Today, species identification in the deep ocean is typically performed using video cameras paired with artificial lighting. The system is dropped for a few days and left to record, before being retrieved and analysed. Not only is this approach energy-intensive, but the artificial lighting disturbs some species and alters natural behaviour, biasing observations.
This notebook explores whether passive acoustics can provide a viable alternative. Hydrophones use far less energy than a camera and LED system. The core idea is to use the sound generated by animal movement to infer the species. I create simple synthetic creatures and use their simulated acoustic responses to train a basic classifier as a proof-of-concept. Deployment would involve an initial calibration phase, during which recordings would need to be paired with visual labels, followed by an extended autonomous operation.
Collection of training data would mean navigating to places with high animal density, which is covered in notebooks B, D, and E.
Simulated creatures and their movements within a hydrophone box.
Imagine you are trying to put your AUV at the point of highest animal density, given a set of observations. One option is to use a Gaussian Process (GP) for optimization. The main benefit is the method is very sample-efficient, which means fewer trips. This notebook provides an overview of the method.
Evolution of the GP posterior and during optimization.
Here, I do a slight pivot to study event detection in a network of stationary receivers operating in a noisy environment. For some species like whales observing them close-up is unlikely. Multiple agents recording at different position might be needed to do reliable detection.
I compare:
- A standard centralized aggregation approach, and
- A communication-efficient variant where nodes perform local inference and only transmit when a confidence threshold is exceeded.
The latter requires handling accidental or spurious triggers.
Example of a weak signal embedded in background noise.
Sensor grid layout and corresponding received signals.
Spatial score grid after distributed inference.
This notebook extends the GP-based optimization demonstrated in notebook B by explicitly incorporating energy constraints. While GP optimization is sample-efficient, we also might want to consider the movement cost between locations. While the cost of moving the boat and crew around is mainly determined by the number of samples you take (unless you're travelling many miles), the cost of moving a AUV around underwater is instead dictated by the distance.
I briefly review the existing approach of using mutual information for planning a trajectory and then demonstrate that a simple down-weighting of expected improvement by travel distance can improve the performance of an energy-constrained optimizer.
GP optimization when travel cost is explicitly penalized.
This notebook doesn't address energy efficiency, but does look at how to navigate toward regions with high event rates when all you see are events over time.

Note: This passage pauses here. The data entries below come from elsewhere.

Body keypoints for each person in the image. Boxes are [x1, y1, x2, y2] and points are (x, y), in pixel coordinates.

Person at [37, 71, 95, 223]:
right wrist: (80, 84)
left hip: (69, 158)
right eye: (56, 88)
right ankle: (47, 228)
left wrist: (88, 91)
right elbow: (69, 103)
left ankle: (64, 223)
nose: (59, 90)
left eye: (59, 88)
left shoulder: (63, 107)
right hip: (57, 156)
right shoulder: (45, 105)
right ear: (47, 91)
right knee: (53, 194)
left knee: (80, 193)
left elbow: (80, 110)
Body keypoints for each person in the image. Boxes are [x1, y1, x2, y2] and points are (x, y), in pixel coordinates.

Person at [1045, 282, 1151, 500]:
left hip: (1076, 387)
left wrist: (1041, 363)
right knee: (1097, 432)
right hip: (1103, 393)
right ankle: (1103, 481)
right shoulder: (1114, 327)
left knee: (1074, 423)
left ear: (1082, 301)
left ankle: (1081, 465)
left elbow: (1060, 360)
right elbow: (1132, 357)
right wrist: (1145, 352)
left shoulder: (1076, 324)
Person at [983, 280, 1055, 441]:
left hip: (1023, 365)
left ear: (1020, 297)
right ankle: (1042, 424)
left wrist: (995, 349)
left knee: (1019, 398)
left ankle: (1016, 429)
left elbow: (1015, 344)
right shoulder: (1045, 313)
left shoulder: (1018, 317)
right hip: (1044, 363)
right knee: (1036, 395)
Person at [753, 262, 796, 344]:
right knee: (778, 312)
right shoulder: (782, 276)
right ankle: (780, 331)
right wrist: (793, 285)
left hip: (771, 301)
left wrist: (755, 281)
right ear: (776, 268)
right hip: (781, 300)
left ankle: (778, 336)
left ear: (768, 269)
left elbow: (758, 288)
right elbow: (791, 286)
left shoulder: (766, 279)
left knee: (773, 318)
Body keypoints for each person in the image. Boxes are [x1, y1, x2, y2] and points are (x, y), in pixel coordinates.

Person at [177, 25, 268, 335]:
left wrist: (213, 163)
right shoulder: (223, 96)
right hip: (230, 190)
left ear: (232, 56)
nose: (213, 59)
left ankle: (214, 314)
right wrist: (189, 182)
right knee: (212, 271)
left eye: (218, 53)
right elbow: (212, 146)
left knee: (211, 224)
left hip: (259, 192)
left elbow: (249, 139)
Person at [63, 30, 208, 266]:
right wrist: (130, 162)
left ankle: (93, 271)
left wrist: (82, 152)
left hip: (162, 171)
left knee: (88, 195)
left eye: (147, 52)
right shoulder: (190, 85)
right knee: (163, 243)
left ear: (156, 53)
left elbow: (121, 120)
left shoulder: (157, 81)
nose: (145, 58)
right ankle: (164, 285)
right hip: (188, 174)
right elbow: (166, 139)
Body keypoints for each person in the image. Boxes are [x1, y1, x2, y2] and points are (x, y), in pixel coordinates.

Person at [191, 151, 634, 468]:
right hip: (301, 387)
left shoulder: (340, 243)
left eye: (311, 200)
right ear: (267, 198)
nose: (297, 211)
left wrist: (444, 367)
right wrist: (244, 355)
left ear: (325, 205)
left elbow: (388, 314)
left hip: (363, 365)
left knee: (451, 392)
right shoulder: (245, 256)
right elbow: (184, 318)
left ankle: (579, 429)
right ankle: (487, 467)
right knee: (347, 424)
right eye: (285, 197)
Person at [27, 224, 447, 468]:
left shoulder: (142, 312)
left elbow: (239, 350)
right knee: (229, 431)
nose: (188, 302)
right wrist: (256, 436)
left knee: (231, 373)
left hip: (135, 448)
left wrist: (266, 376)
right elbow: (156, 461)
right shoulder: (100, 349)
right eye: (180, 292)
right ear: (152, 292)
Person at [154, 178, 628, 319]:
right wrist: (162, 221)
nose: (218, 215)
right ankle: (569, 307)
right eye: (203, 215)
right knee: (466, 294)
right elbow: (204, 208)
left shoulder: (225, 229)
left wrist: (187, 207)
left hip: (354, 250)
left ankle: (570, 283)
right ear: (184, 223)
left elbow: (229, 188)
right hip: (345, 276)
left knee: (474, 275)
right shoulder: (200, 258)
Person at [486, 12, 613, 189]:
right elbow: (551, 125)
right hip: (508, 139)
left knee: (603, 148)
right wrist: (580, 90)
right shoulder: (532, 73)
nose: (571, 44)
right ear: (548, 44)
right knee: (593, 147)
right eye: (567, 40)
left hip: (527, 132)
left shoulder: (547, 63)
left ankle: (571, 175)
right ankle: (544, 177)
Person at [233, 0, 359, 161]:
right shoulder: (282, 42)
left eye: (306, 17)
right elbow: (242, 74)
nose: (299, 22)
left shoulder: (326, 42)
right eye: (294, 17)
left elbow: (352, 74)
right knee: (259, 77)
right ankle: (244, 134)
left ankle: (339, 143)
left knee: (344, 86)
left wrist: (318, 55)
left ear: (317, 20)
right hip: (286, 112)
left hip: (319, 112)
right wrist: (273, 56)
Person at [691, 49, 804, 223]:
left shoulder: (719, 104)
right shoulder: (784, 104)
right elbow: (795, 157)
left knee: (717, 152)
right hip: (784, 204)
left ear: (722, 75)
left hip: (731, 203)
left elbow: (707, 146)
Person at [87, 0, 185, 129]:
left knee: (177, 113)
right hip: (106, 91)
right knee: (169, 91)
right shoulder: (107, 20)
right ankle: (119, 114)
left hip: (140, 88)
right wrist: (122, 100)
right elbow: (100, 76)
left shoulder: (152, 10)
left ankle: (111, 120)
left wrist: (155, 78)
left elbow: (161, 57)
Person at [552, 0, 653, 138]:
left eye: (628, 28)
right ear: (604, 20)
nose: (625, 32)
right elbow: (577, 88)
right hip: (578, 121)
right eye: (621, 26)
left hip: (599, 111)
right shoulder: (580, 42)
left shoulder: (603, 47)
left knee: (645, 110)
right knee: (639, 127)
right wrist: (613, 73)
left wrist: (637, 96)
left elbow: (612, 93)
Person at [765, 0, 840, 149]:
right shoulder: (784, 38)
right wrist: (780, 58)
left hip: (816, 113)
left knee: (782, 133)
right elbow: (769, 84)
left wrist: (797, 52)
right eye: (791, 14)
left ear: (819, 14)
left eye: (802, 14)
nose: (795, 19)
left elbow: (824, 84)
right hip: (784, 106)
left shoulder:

We also might want to optimise a density of events such as animal observations in order to collect lots of data for something like the classifier described in notebook A.
The problem can be framed as inference over an inhomogeneous Poisson process, or a kind of continuous multi-armed bandit problem. I test an approach where observed events are converted into an events-per-unit-time signal along the robot's path, which is then used to reconstruct the full spatial intensity function.
True underlying event intensity function.
Observed events over time along the robot’s trajectory.
Reconstructed spatial intensity function from sparse event data.